## ACTION ITEM
Collect all lines containing the word "Mariage" from the data.

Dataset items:
*-*-*

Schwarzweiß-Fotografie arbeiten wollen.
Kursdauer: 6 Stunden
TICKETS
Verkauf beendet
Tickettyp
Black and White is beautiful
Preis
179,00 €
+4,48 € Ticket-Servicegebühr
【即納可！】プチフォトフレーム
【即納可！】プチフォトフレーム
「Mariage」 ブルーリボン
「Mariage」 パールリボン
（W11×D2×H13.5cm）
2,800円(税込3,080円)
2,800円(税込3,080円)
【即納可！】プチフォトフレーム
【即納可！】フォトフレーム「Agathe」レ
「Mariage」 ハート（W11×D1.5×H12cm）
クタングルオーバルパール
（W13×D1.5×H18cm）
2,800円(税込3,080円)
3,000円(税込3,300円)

*-*-*

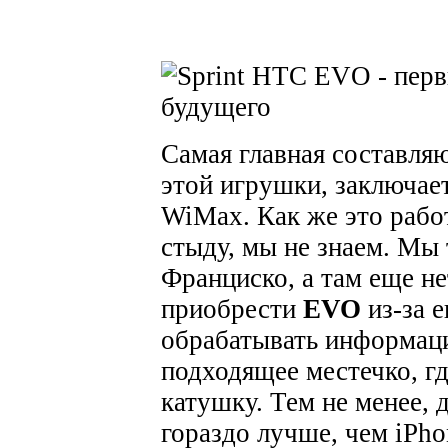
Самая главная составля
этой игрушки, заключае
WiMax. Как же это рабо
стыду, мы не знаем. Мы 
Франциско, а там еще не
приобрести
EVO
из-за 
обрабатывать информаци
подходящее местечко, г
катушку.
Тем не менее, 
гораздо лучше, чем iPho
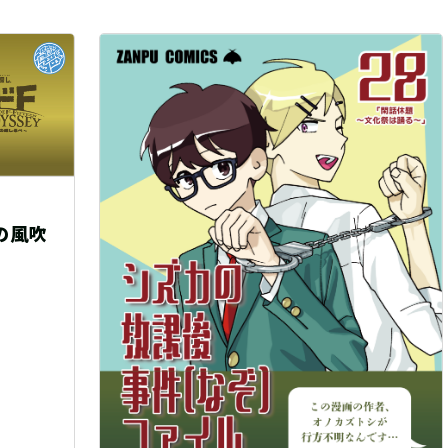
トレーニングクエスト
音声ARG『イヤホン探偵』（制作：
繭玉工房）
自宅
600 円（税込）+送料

*-*-*

## ANSWER TO THIS EXERCISE
「Mariage」 ブルーリボン
「Mariage」 パールリボン
「Mariage」 ハート（W11×D1.5×H12cm）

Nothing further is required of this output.